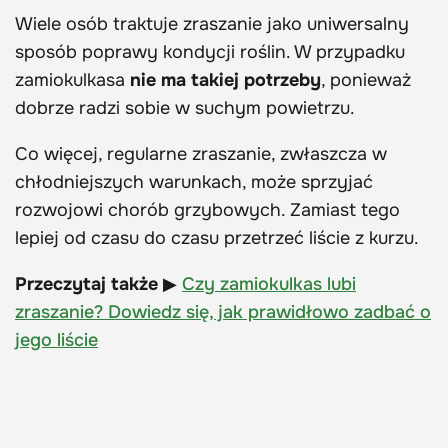
Wiele osób traktuje zraszanie jako uniwersalny
sposób poprawy kondycji roślin. W przypadku
zamiokulkasa
nie ma takiej potrzeby
, ponieważ
dobrze radzi sobie w suchym powietrzu.
Co więcej, regularne zraszanie, zwłaszcza w
chłodniejszych warunkach, może sprzyjać
rozwojowi chorób grzybowych. Zamiast tego
lepiej od czasu do czasu przetrzeć liście z kurzu.
Przeczytaj także
▶
Czy zamiokulkas lubi
zraszanie? Dowiedz się, jak prawidłowo zadbać o
jego liście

• Your task: All the lines above are to be given again exactly as they read, with the pictures removed.

• Task solution:
Wiele osób traktuje zraszanie jako uniwersalny
sposób poprawy kondycji roślin. W przypadku
zamiokulkasa
nie ma takiej potrzeby
, ponieważ
dobrze radzi sobie w suchym powietrzu.
Co więcej, regularne zraszanie, zwłaszcza w
chłodniejszych warunkach, może sprzyjać
rozwojowi chorób grzybowych. Zamiast tego
lepiej od czasu do czasu przetrzeć liście z kurzu.
Przeczytaj także
▶
Czy zamiokulkas lubi
zraszanie? Dowiedz się, jak prawidłowo zadbać o
jego liście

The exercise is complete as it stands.